Burgerhuis in ingehouden beaux-artsstijl gebouwd in opdracht van Frans Beets, naar een ontwerp door de architecten Florent Vaes en Joan Coninck Westenberg uit 1912. De later toegevoegde pseudo-mansarde dateert uit 1925.
De schoonbroers Florent Vaes en Joan Coninck Westenberg waren vóór de Eerste Wereldoorlog gedurende een vijftal jaar geassocieerd in een gezamenlijke praktijk, die een kantoor aan de Bosmanslei deelde met vader Richard Vaes. De pittoreske architectuur onder invloed van de Engelse 'Old English'-stijl, die traditionele en regionalistische stijlkenmerken koppelt aan een op huiselijkheid gerichte vernieuwing van de wooncultuur, is één van de hoofdstromingen in het werk van de jonge Vaes en Coninck Westenberg, naast het meer klassieke beaux-arts-burgerhuis. Aan de Desguinlei realiseerden zij in 1913 nog de stilistisch verwante maar minder gaaf bewaarde meergezinswoning voor Leopoldine Verhaeghe op nummer 154. Hun ontwerp uit 1912 voor een cottagewoning op de hoek van Desguinlei en Van Putlei, in opdracht van de kunsthistoricus en museumconservator Ary Delen, vond geen doorgang. Na de Eerste Wereldoorlog gingen beiden hun eigen weg.
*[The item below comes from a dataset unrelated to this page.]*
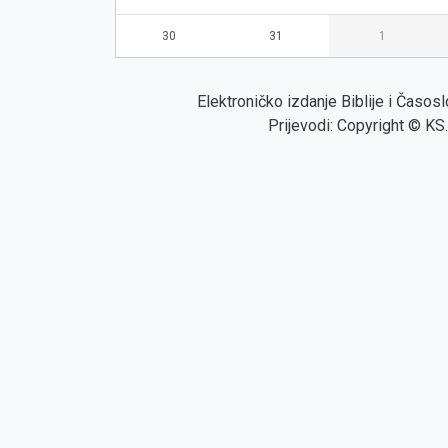
30
31
1
Elektroničko izdanje Biblije i Časo
Prijevodi: Copyright © KS.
Met een gevelbreedte van drie traveeën, omvat de rijwoning drie bouwlagen, sinds 1925 onder een pseudo-mansarde die het oorspronkelijke zadeldak vervangt. De lijstgevel heeft een parement uit roomkleurige Silezische brikken in kruisverband, met gebruik van witte natuursteen voor de bow-windows, deur- en vensteromlijstigen, en blauwe hardsteen voor de plint. Asymmetrisch van opzet, legt de compositie de klemtoon op de twee rechter traveeën. Deze worden gekoppeld door een over begane grond en eerste verdieping oplopende bow-window met drielichten, een guirlande op de borstwering, en een entablement op rozetconsoles. Verder beantwoordt de opstand aan een regelmatig ordonnantieschema, opgebouwd uit registers van rechthoekige muuropeningen, het portaal in vlakke omlijsting met entablement, het venster van de eerste verdieping in geriemde omlijsting met oren, deze van de tweede verdieping met verdiepte dagkanten en geaccentueerde lateien tussen steigergaten. Een houten kroonlijst op klossen vormt de gevelbeëindiging. Behouden smeedijzeren inkomdeur en gietijzeren voetschraper; vernieuwd vensterschrijnwerk.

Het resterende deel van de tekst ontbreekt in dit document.